![Why Are Rich People So Mean?](https://i.comentr.com/nmDy7ziTznPKUJMN7D3cxHWELO0_tam.jpg)
Why Are Rich People So Mean?
https://www.wired.com/story/why-are-rich-people-so-mean/
In 2007, Gary Rivlin wrote a New York Times feature profile of highly successful people in Silicon Valley. One of them, Hal Steger, lived with his wife in a million-dollar house overlooking the Pacific Ocean. Their net worth was about $3.5 million. Assuming a reasonable return of 5 percent, Steger and his wife were positioned to cash out, invest their capital, and glide through the rest of their lives on a passive income of around $175,000 per year after glorious year. Instead, Rivlin wrote, “Most mornings, [Steger] can be found at his desk by 7. He typically works 12 hours a day and logs an extra 10 hours over the weekend.” Steger, 51 at the time, was aware of the irony (sort of): “I know people looking in from the outside will ask why someone like me keeps working so hard,” he told Rivlin. “But a few million doesn’t go as far as it used to.”
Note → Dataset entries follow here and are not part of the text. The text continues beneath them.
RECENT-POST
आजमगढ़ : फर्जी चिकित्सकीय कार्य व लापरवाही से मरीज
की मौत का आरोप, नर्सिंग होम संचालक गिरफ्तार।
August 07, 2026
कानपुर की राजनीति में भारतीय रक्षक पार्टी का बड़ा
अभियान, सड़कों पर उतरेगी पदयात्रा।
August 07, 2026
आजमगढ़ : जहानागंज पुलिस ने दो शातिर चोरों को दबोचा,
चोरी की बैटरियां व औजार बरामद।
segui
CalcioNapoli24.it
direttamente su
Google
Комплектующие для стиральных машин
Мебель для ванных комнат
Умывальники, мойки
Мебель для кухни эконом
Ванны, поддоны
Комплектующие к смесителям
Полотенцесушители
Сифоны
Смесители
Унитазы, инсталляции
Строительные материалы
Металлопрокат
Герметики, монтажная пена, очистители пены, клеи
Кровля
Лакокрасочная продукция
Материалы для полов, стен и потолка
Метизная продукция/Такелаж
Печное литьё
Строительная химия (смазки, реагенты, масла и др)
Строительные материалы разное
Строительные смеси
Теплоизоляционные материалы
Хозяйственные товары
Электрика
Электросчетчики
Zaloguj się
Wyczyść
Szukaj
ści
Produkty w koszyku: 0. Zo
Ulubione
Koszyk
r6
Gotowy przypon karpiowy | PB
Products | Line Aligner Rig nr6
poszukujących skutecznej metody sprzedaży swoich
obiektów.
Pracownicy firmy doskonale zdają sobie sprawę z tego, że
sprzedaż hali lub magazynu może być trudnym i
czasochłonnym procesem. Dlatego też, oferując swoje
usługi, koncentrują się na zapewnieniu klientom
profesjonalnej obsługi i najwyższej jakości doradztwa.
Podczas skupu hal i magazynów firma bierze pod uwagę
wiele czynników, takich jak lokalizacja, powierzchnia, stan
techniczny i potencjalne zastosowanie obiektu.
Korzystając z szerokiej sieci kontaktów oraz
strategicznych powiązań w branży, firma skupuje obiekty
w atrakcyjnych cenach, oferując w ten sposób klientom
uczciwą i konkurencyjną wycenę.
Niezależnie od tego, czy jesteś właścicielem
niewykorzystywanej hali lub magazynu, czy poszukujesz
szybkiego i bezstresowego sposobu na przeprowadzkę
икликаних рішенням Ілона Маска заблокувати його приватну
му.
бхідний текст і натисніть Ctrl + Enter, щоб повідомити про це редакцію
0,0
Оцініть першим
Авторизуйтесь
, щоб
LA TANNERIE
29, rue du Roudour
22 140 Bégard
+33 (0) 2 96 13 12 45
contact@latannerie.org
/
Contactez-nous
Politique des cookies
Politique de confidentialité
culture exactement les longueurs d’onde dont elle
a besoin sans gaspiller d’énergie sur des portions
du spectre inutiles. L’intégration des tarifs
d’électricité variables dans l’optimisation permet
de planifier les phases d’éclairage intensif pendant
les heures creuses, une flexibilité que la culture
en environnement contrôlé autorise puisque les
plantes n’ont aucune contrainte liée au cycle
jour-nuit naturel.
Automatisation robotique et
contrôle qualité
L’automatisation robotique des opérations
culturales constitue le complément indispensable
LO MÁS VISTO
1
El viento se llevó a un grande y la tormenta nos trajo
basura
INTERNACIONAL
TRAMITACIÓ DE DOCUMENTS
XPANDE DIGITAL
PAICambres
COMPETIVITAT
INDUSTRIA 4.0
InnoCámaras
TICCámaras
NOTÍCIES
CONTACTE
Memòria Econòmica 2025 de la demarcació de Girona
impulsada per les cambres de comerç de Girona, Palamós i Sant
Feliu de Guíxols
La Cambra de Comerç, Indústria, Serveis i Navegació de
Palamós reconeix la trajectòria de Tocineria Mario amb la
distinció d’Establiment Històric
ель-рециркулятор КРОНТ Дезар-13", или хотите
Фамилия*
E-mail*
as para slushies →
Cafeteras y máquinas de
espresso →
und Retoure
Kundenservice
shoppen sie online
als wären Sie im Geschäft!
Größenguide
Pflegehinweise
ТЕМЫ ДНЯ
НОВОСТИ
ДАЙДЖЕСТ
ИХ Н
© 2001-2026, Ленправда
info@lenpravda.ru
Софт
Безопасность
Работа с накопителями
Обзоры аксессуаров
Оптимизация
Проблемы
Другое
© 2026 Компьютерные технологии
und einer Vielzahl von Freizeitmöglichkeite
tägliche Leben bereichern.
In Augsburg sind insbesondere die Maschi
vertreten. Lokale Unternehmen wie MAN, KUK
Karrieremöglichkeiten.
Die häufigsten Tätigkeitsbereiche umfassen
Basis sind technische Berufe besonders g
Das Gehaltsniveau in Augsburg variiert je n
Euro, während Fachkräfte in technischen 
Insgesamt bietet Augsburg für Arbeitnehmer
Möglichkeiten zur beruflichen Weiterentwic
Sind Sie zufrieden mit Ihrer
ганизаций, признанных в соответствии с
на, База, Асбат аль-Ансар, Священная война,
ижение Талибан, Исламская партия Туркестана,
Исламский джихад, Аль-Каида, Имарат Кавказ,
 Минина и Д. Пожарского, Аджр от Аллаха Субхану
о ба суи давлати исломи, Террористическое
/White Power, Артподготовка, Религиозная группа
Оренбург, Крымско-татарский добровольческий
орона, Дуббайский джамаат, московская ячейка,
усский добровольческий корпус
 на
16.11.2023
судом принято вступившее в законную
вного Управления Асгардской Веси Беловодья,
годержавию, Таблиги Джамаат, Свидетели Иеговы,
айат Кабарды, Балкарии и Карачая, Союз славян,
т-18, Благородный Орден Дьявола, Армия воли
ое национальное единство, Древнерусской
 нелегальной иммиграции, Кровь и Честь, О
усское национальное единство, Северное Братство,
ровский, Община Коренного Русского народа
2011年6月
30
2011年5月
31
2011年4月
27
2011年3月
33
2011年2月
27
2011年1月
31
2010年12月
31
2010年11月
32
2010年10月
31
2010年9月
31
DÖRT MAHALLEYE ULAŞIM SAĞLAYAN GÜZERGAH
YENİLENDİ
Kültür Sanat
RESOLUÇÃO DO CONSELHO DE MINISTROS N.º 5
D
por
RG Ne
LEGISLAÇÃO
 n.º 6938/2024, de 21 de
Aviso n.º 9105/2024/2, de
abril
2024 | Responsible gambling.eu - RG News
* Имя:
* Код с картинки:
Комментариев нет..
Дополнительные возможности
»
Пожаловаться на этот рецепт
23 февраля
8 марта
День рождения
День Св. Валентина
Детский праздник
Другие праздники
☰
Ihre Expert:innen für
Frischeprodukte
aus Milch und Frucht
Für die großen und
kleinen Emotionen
Steger was presumably referring to the corrosive effects of inflation on the currency, but he appeared to be unaware of how wealth was affecting his own psyche. “Silicon Valley is thick with those who might be called working-class millionaires,” wrote Rivlin, “nose-to-the-grindstone people like Mr. Steger who, much to their surprise, are still working as hard as ever even as they find themselves among the fortunate few. But many such accomplished and ambitious members of the digital elite still do not think of themselves as particularly fortunate, in part because they are surrounded by people with more wealth—often a lot more.”